Tulis & Tekan Enter
images

Wahyullah Bandung

Pengelolaan Sampah Dinilai Belum Berjalan Efektif, Dewan Minta Pemerintah Fokus pada Insentif & Pembinaan

Kaltimkita.com, BALIKPAPAN - Pengelolaan bank sampah di Kota Balikpapan dinilai belum berjalan efektif meski fasilitasnya sudah banyak terbentuk di lingkungan warga. DPRD menilai masalah utama bukan pada kurangnya partisipasi masyarakat, melainkan lemahnya dukungan sistem dan kebijakan yang memastikan keberlanjutan ekonomi sirkular. Anggota Komisi III DPRD Balikpapan, Wahyullah Bandung, mengatakan hasil peninjauan di sejumlah kelurahan memperlihatkan banyak bank sampah yang tidak lagi beroperasi meski sudah memiliki sarana dasar.

"Beberapa RT sudah punya unit bank sampah, tapi pengelolaannya tidak berjalan. Warga sudah kumpulkan material, tapi ketika waktunya diangkat tidak diambil, dan kadang tidak dibeli," katanya saat ditemui usai menghadiri rapat paripurna di Hotel Grand Senyiur, Senin (27/10/2025).
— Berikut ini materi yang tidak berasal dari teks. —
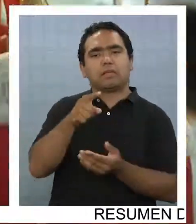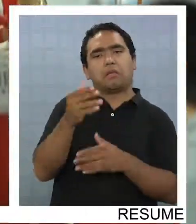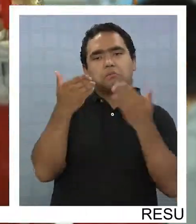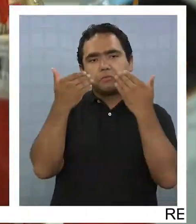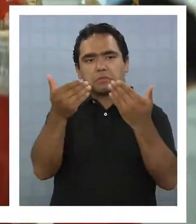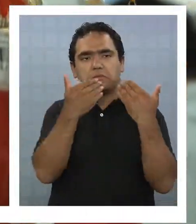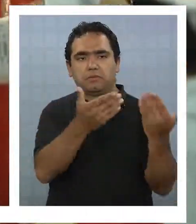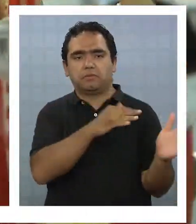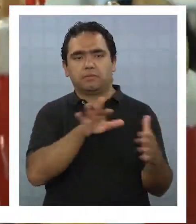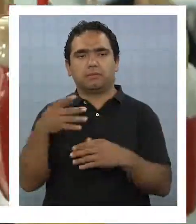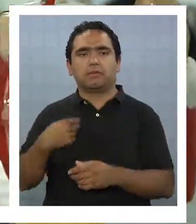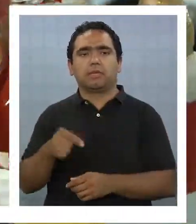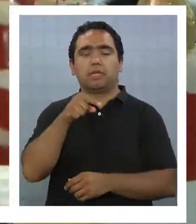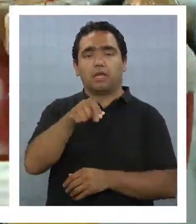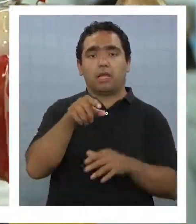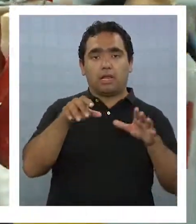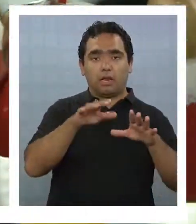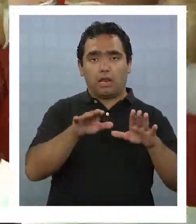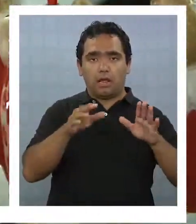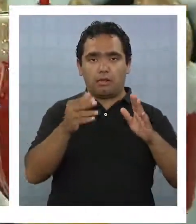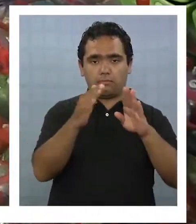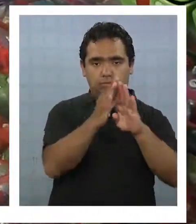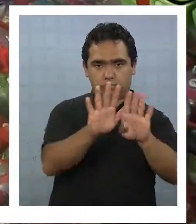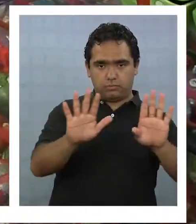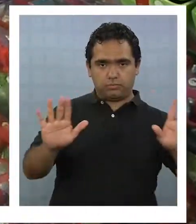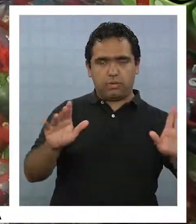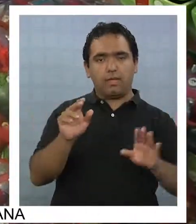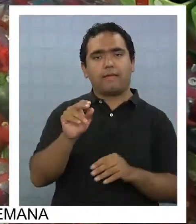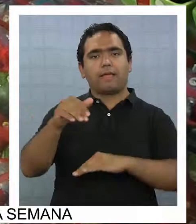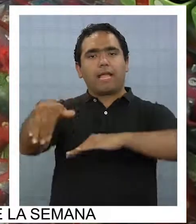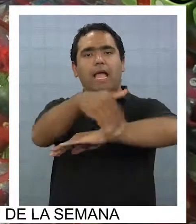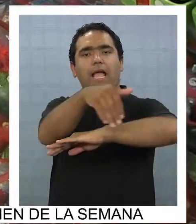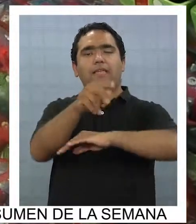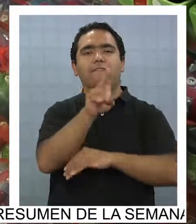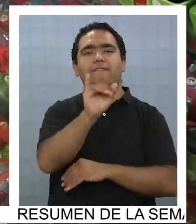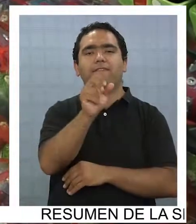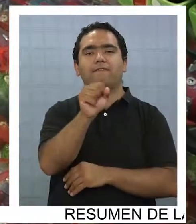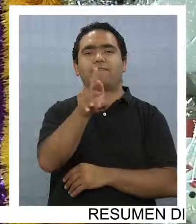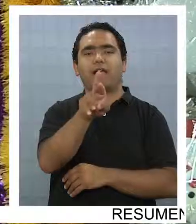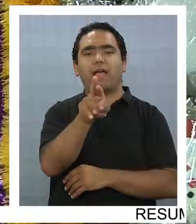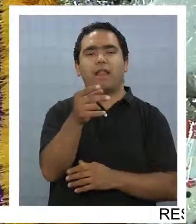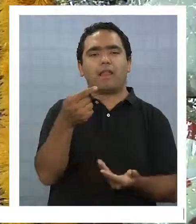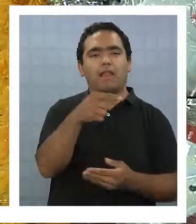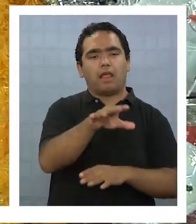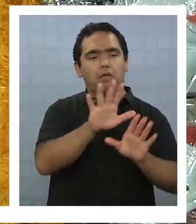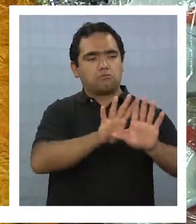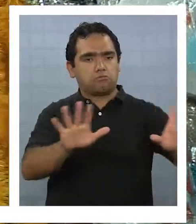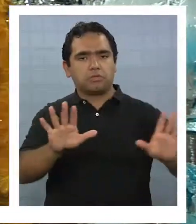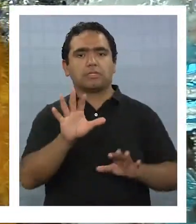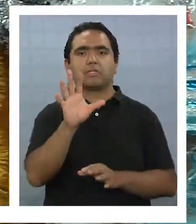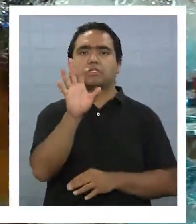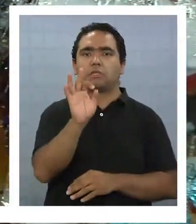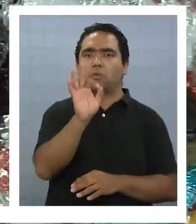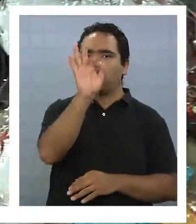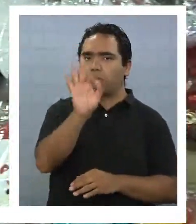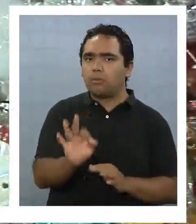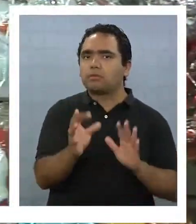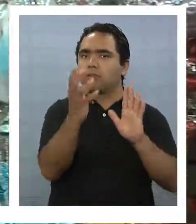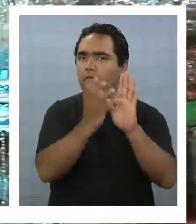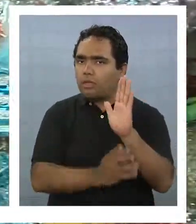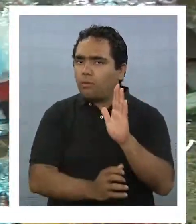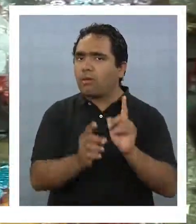casa, ¿no? En las vitrinas ubicadas en la calle Vivar... ...se encontrará con artículos que tienen... ...hasta un 50% de descuento.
Salah satu contoh, sebut Wahyullah, terdapat di RT 24 Kampung Buton, lokasi uji prakondisi sebelum program baru dijalankan. Ia juga mengatakan, RT 18 di kelurahan lain menjadi contoh baik karena pengumpulan dan pemilahannya lebih tertata. Namun kondisi semacam itu belum merata. Wahyullah menuturkan, ketidakpastian harga material daur ulang menjadi penyebab banyak bank sampah berhenti beroperasi. Harga yang fluktuatif membuat pengelola tidak memiliki kepastian pendapatan. "Nilai jual sampah bisa turun seperti harga emas. Warga sudah kumpulkan, tapi tidak tahu kapan diambil dan berapa harganya. Itu membuat kegiatan tidak berlanjut," ungkapnya.

Selain itu, keterbatasan lahan juga menjadi kendala teknis di tingkat RT. Tidak semua kawasan memiliki tempat penyimpanan sementara yang memadai, sehingga proses pengumpulan hanya bisa dilakukan sesekali. Disisi lain, menurutnya, Peraturan Daerah tentang Pengelolaan Sampah Kota Balikpapan masih belum optimal. Meskipun aturan tersebut sudah mengatur kewajiban pemerintah memberikan insentif bagi bank sampah unit yang dibentuk masyarakat.

"Saya sudah konfirmasi ke DLH. Bentuk dukungan yang ada baru kegiatan lomba atau hadiah, belum berupa pembinaan yang berkelanjutan. Padahal perda mengamanatkan adanya insentif dari pemerintah," tekannya.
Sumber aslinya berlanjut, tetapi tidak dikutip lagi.